Beef, it's what's for dinner
So these anti-U.S. beef rallies are getting huge. This weekend they ran constantly, with anywhere between 40,000 and 100,000 people (depending on whose estimates you trust), and the police used water cannons to break up the crowds.
The stridency of the whole thing is really fascinating. Certainly there was nothing comparable in the U.S. when deadly or poisonous Chinese goods (toys, medicine, etc) were revealed, and those were deliberately manufactured. I can't think of any big protests of this sort since the anti-Japanese car protests in the 1980s, and those were nothing like this in scale.
And U.S. beef is only theoretically dangerous.
But from what I have read most of the protests seem directed against the administration of President Lee and the way he did it, and less so anti-American. Though the US military is not taking any chances and is tightening things at bases.
I'd like to see these protests but also am not really interested in being identified as an agent of the American Beef Council and getting stomped.
We were on Ingwansan today, pretty high up and far from City Hall, and could actually hear the crowds chanting, which was a surprise since that is fairly far away. I had read there were going to be protests but was surprised by that intensity.
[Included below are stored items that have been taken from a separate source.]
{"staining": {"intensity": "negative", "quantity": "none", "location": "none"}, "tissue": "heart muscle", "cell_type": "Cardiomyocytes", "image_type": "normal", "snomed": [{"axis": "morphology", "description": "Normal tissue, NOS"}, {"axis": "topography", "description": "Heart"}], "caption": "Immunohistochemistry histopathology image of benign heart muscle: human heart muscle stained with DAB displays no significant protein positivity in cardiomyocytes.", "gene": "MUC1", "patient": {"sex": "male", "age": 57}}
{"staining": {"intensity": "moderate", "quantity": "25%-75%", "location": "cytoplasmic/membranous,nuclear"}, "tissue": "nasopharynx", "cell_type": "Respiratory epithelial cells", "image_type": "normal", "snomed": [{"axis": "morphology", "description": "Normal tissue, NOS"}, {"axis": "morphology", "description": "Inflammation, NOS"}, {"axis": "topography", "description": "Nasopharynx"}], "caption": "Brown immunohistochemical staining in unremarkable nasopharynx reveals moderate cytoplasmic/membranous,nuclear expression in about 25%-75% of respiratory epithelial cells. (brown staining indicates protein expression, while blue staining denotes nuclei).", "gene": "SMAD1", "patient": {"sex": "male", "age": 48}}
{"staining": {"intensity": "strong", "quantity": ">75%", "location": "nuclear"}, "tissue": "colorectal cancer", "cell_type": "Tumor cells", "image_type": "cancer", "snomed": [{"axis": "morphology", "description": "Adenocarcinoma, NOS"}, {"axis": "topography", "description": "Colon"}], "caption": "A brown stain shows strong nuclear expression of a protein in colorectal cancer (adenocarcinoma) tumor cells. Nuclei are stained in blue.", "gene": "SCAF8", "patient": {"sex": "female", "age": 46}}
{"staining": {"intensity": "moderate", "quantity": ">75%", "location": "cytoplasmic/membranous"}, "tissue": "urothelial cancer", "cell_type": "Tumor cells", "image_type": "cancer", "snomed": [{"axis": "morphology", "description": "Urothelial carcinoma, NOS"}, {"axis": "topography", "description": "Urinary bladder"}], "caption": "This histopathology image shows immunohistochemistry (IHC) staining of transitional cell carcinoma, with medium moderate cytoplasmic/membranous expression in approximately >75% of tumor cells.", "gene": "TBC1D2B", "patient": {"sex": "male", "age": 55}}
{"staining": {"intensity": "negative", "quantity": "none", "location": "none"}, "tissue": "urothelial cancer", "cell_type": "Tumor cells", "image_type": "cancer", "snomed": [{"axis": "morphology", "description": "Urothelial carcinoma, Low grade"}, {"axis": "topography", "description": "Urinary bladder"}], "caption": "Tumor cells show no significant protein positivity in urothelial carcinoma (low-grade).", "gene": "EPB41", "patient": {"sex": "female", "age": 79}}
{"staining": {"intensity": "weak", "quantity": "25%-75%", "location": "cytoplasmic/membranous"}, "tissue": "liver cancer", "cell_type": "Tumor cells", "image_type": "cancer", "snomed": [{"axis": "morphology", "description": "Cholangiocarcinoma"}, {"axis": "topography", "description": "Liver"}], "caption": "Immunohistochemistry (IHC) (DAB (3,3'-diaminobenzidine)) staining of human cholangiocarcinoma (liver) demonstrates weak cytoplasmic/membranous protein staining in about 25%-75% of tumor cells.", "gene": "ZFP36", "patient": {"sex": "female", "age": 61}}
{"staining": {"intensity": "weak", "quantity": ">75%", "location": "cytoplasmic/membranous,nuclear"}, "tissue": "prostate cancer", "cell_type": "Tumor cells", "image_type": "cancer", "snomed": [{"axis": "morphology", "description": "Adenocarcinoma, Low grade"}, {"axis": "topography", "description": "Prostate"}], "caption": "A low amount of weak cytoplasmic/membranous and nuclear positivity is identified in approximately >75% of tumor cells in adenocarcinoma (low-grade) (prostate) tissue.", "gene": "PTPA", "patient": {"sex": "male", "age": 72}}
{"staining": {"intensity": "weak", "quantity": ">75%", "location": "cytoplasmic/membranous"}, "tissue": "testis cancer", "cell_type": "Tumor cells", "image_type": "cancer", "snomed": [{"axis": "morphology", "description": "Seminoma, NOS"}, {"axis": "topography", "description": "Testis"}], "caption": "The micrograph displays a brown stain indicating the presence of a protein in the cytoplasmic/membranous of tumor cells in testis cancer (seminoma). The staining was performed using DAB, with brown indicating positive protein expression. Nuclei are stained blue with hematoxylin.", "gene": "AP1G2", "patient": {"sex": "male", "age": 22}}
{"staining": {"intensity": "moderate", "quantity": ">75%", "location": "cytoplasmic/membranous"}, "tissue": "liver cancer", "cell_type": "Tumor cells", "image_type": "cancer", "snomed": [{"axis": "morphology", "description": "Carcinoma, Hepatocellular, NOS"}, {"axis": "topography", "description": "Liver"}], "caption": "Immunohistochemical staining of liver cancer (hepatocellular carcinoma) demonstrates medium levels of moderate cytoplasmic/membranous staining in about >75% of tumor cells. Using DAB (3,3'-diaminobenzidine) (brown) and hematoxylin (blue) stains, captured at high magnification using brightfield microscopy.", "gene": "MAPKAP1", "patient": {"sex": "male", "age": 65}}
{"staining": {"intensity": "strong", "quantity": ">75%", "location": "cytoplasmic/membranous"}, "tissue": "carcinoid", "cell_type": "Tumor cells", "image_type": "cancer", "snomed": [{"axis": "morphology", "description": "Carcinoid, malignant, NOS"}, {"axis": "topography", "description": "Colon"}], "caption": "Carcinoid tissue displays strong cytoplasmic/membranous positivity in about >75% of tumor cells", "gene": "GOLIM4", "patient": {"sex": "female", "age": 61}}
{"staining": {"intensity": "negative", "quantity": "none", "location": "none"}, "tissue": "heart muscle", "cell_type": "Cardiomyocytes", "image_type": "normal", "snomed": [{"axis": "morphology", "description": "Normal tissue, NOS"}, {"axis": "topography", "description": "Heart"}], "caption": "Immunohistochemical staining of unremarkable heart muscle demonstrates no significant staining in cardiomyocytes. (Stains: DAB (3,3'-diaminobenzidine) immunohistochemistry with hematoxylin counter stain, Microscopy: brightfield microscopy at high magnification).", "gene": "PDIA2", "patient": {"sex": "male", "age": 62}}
Then, when we were getting off the subway, a kid sprayed us with one of those big pump water guns. It took us by surprise (and he mostly missed Lark) and the whole thing was weird. Especially for here in Korea, which have have experienced as hassle free. (I would be much less surprised by this in the U.S., where, for example, once someone threw a greasy sandwich at us when we were out jogging in our neighborhood). It was most especially strange because he was sitting next to his father, who thought it was hilarious. The train pulled off and we didn't do anything, but it put a damper on the mood. I didn't think about it until just now, reading the paper about the size of the protests, and wondering if maybe there is some kind of heightened feeling or something against gringos. No way to know.
Just what until Koreans find out that you can also get mad cow disease from eating squirrel brains. Then the real protests will start.